KEY POINTS:
Major players in the telecommunications industry have unanimously rejected the current system for providing phone services to hard-to-reach customers.
The Government is reviewing the telecommunications service obligation (TSO) - an agreement made when Telecom was privatised 17 years ago to guarantee free local calling and affordable phone services in all regions. It was last updated in 2001.
The Telecommunications Carriers Forum - whose members include the major telcos and network providers - now says it wants to work with the Government to revise the TSO.
The forum has proposed a working group to get consensus on minimum standards for basic phone service and encourage industry competition and investment in rural areas.
TCF independent chair Malcolm Alexander said the industry had raised areas for discussion and said a collaborative approach with the Government would speed up an agreement on the TSO.
The potential scrapping of free local calling - which one industry observer described as "politically sacrosanct" - is not included in the review.
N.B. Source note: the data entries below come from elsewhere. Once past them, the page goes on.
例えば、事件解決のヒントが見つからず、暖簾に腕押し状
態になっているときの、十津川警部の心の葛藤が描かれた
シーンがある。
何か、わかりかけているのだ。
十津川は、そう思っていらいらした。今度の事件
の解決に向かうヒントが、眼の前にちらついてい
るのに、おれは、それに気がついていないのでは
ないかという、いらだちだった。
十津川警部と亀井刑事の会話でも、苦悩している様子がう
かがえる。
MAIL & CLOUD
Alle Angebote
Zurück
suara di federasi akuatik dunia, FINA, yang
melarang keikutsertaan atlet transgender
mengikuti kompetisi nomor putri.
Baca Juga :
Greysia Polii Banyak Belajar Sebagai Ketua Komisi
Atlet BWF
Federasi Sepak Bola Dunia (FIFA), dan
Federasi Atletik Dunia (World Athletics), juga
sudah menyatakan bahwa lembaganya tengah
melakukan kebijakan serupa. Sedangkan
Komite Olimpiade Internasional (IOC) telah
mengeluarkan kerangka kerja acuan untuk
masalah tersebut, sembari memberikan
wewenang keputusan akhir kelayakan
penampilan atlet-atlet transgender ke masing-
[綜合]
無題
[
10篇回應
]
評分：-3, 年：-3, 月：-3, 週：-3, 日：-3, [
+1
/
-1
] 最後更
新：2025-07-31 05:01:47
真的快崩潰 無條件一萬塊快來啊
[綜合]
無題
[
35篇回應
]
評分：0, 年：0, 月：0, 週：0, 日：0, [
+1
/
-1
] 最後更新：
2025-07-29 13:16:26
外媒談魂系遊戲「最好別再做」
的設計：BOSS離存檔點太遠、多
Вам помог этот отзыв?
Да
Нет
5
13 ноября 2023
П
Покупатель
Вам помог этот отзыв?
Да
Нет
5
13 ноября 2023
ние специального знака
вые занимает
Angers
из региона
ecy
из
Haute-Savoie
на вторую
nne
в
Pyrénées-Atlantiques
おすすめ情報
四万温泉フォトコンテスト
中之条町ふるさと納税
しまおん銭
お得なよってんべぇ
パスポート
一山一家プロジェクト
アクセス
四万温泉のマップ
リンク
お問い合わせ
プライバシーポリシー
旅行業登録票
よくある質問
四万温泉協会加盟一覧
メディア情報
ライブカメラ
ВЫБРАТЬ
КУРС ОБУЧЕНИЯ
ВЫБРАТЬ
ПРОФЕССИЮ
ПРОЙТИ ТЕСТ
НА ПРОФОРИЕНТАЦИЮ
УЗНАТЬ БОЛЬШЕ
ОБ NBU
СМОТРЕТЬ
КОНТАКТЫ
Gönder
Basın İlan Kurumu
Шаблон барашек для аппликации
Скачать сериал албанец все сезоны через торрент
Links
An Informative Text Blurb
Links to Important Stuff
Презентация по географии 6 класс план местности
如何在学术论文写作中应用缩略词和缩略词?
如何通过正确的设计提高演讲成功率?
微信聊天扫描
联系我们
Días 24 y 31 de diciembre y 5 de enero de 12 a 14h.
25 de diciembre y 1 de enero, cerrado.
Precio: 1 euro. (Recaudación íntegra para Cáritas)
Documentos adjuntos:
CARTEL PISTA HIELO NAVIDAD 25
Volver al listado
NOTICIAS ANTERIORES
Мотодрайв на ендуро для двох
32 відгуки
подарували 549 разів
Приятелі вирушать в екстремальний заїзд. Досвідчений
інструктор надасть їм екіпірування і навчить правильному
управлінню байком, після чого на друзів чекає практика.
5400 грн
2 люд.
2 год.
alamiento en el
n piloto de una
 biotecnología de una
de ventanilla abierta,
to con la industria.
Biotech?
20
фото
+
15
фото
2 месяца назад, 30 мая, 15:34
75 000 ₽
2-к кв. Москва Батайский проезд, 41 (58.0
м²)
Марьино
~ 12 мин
"The concept of working together on meaty issues in the telco space is not novel," said Alexander. "The key is we're trying to be constructive. It isn't from left-field in the sense that the forum has made good progress in a whole lot of other what have at first blush looked big asks."
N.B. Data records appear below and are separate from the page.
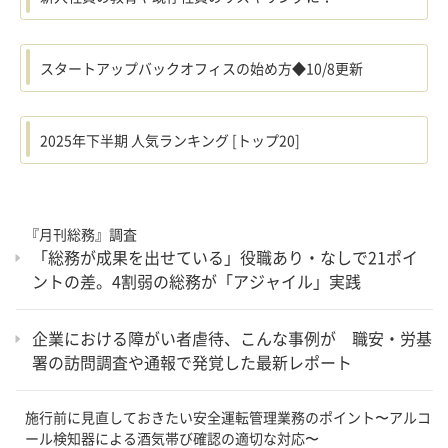
スタートアップバックオフィスの始め方◆10/8更新
2025年下半期 人気ランキング [トップ20]
『月刊総務』調査
「総務が成果を出せている」役職あり・なしで21ポイ
ントの差。4割弱の総務が「アジャイル」実践
企業における障がい者虐待、こんな事例が 職安・労基
署の訪問調査や通報で発覚した最新レポート
施行前に見直しておきたい安全運転管理業務のポイント〜アルコ
ール検知器による酒気帯び確認の適切な対応〜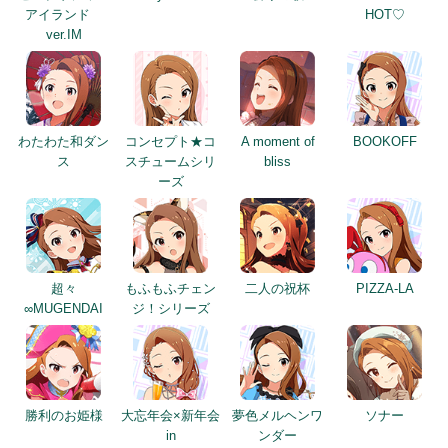
アイランド
HOT♡
ver.IM
わたわた和ダン
コンセプト★コ
A moment of
BOOKOFF
ス
スチュームシリ
bliss
ーズ
超々
もふもふチェン
二人の祝杯
PIZZA-LA
∞MUGENDAI
ジ！シリーズ
勝利のお姫様
大忘年会×新年会
夢色メルヘンワ
ソナー
in
ンダー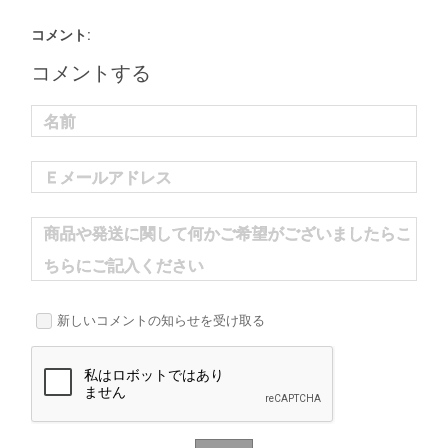
コメント:
コメントする
名前
Ｅメールアドレス
商品や発送に関して何かご希望がございましたらこ
ちらにご記入ください
新しいコメントの知らせを受け取る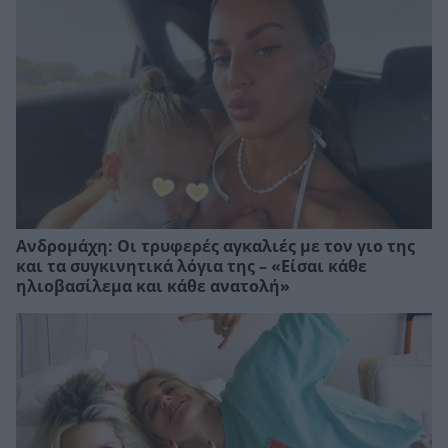
Ανδρομάχη: Οι τρυφερές αγκαλιές με τον γιο της
και τα συγκινητικά λόγια της – «Είσαι κάθε
ηλιοβασίλεμα και κάθε ανατολή»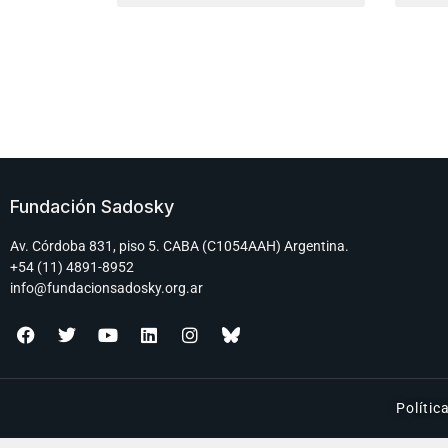
Fundación Sadosky
Av. Córdoba 831, piso 5. CABA (C1054AAH) Argentina.
+54 (11) 4891-8952
info@fundacionsadosky.org.ar
Polític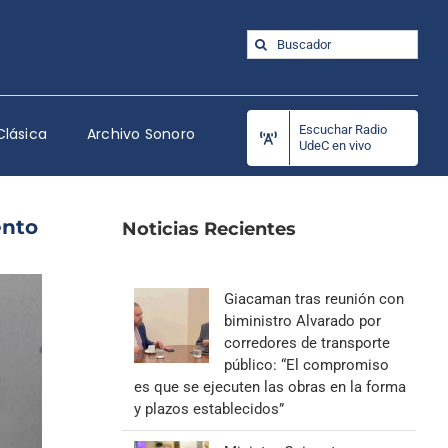
Buscar:
Escuchar Radio
Clásica
Archivo Sonoro
UdeC en vivo
ento
Noticias Recientes
Giacaman tras reunión con
biministro Alvarado por
corredores de transporte
público: “El compromiso
es que se ejecuten las obras en la forma
y plazos establecidos”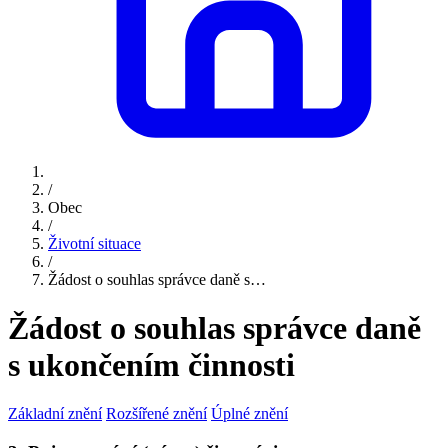
/
Obec
/
Životní situace
/
Žádost o souhlas správce daně s…
Žádost o souhlas správce daně
s ukončením činnosti
Základní znění
Rozšířené znění
Úplné znění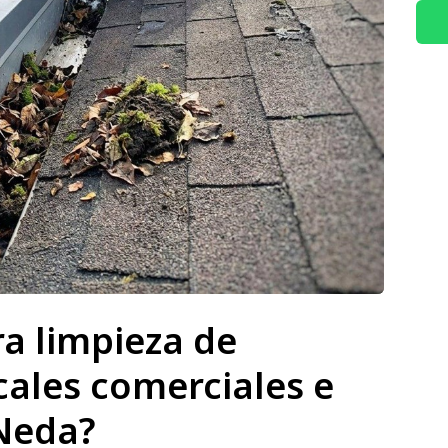
a limpieza de
cales comerciales e
 Neda?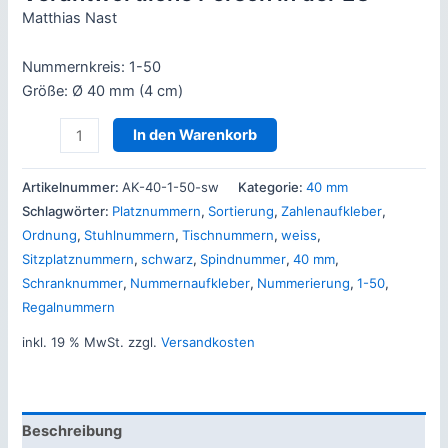
Matthias Nast
Nummernkreis: 1-50
Größe: Ø 40 mm (4 cm)
Zahlenaufkleber
In den Warenkorb
1-
50,
Artikelnummer:
AK-40-1-50-sw
Kategorie:
40 mm
40mm
Schlagwörter:
Platznummern
,
Sortierung
,
Zahlenaufkleber
,
sw
Ordnung
,
Stuhlnummern
,
Tischnummern
,
weiss
,
Menge
Sitzplatznummern
,
schwarz
,
Spindnummer
,
40 mm
,
Schranknummer
,
Nummernaufkleber
,
Nummerierung
,
1-50
,
Regalnummern
inkl. 19 % MwSt.
zzgl.
Versandkosten
Beschreibung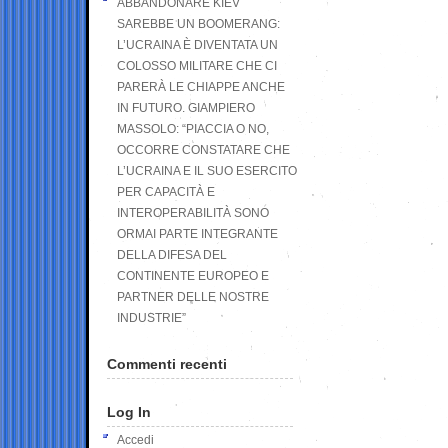
ABBANDONARE KIEV
SAREBBE UN BOOMERANG:
L’UCRAINA È DIVENTATA UN
COLOSSO MILITARE CHE CI
PARERÀ LE CHIAPPE ANCHE
IN FUTURO. GIAMPIERO
MASSOLO: “PIACCIA O NO,
OCCORRE CONSTATARE CHE
L’UCRAINA E IL SUO ESERCITO
PER CAPACITÀ E
INTEROPERABILITÀ SONO
ORMAI PARTE INTEGRANTE
DELLA DIFESA DEL
CONTINENTE EUROPEO E
PARTNER DELLE NOSTRE
INDUSTRIE”
Commenti recenti
Log In
Accedi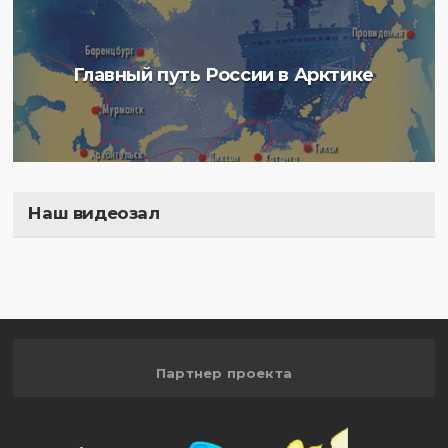
Главный путь России в Арктике
Наш видеозал
Полигон
Партнер проекта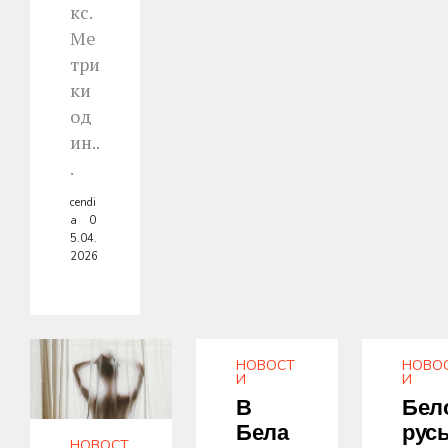
кс.
Ме
три
ки
од
ин..
.
cendi
a
0
5.04.
2026
НОВОСТ
НОВО
И
И
В
Бел
Бела
Рус
НОВОСТ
He points to industry-wide agreements on number portability and local-loop unbundling as examples.
Telecommunications Users Association head Ernie Newman said the forum was the most qualified group of people to be addressing the TSO. "We have a good deal of confidence that people in the industry that know the technology and know the infrastructure inside out with common sense and good will can come up with the best solution," he said.
Telecom spokesman Mark Watts said the increased industry competition and technology change since 2001 had had consequences for the TSO. "We're clearly of the view that we can and will work alongside industry, as we have been doing, to set in place the standards and other arrangements that people will expect," he said.
The Government had also suggested including broadband as part of the TSO, a proposal the industry has come out against saying it is too soon to be included given the significant changes happening at present in the broadband market.